Burnt trees and a bus are pictured following a wildfire in El Kala, in Al Tarf province, Algeria August 18, 2022.

Parts of Algeria were hit with wildfires in August 2022

At least 15 people have been killed and thousands evacuated after wildfires broke out across Algeria, the country’s interior ministry says.

Outbreaks of 97 wildfires were recorded across 16 provinces affecting forest, crops and farmland on Monday.

Around 7,500 firefighters and 350 fire trucks were working to bring the blazes under control, authorities said.

Twenty-six people were also injured and 1,500 evacuated from their homes in Fenaia, Bejaia, Zbarbar and Bouira.

Ten soldiers were killed battling the fires in Bejaia, the Algerian defence ministry said.

The most extensive fires, in the mountainous Kabylie region to the east of Algiers, spread to residential areas in the coastal towns of Bejaia and Jijel, fanned by high winds.

Northern Algeria has been experiencing a record heatwave in recent days, with temperatures reaching 48C.

Temperatures in several regions in North Africa are up to 7C higher than normal for the time of year.

Algeria’s Meteorological Office has warned that temperatures of more than 48C are likely to continue until the end of the month in the north of the country.

On Monday, Algeria’s national electricity and gas company, Sonelgaz, said it had recorded a “historic peak” in electricity consumption.

A leading outlet critical of the government, Tout Sur l’Algerie (TSA), reported earlier this month there had been an unprecedented use of air conditioners, saying current methods of construction were less effective than traditional bricks in keeping homes cool.

Meanwhile, southern Europe has been dealing with a challenging heatwave that has seen Greece ravaged by wildfires.

The UN weather agency, the World Meteorological Organization, has warned that the heatwave in Europe could continue into August and that the extreme temperatures sweeping the globe are the new normal in a world warmed by climate change.

The three hottest days ever recorded were in July, according to the EU climate and weather service, Copernicus.
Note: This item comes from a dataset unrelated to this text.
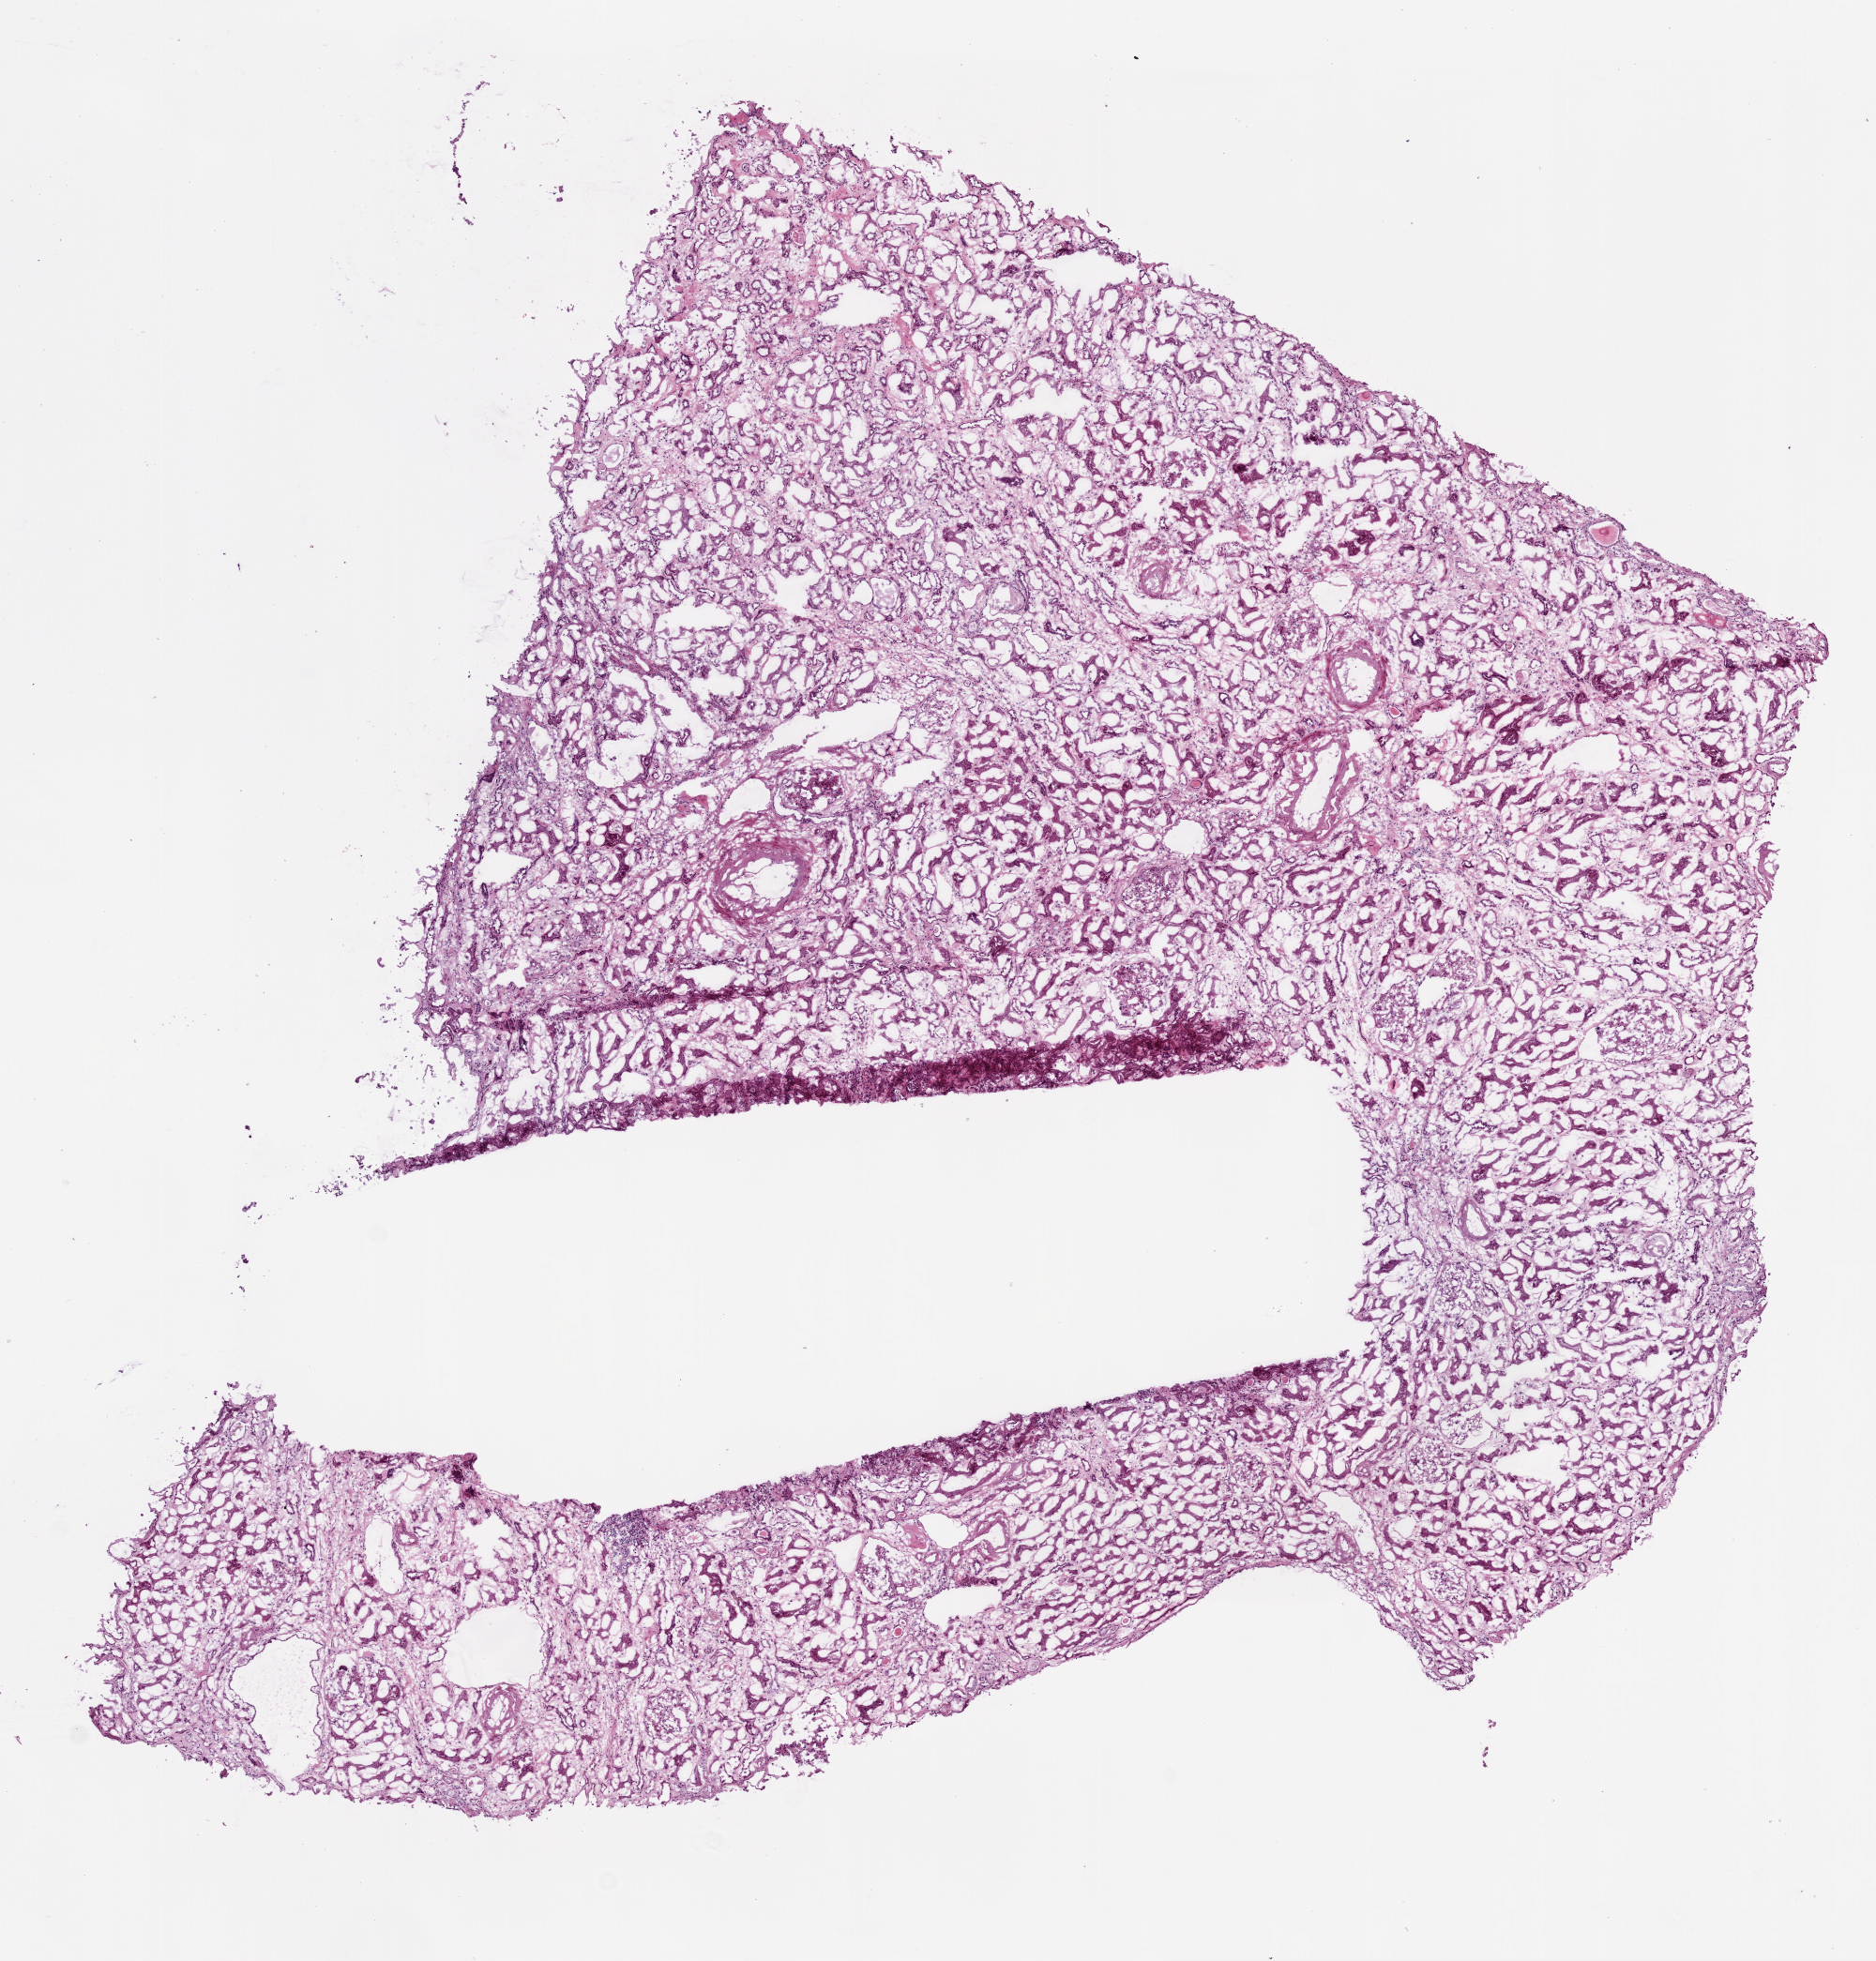
Digitized H&E-stained tissue section (whole slide), shown as a low-resolution overview of the whole scanned area (about 8.0 x 8.4 mm, acquisition: 20x scan), frozen section from the bottom of the tissue portion, solid tissue normal (non-tumour tissue) sample from the kidney. Patient sex: male.
• this section: solid tissue normal sample (biorepository sample class)
• patient diagnosis: Clear cell adenocarcinoma, NOS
The average world temperature hit 16.89C on Monday 3 July and topped 17C for the first time on 4 July, with an average global temperature of 17.04C.

Provisional figures suggest that was exceeded on 5 July when temperatures reached 17.05C.

The World Meteorological Organization says extreme weather patterns highlight the need for greater climate action.

Climate change increases the risk of the hot, dry weather that is likely to fuel wildfires. The world has already warmed by about 1.1C since the industrial era began and temperatures will keep rising unless governments around the world make steep cuts to emissions.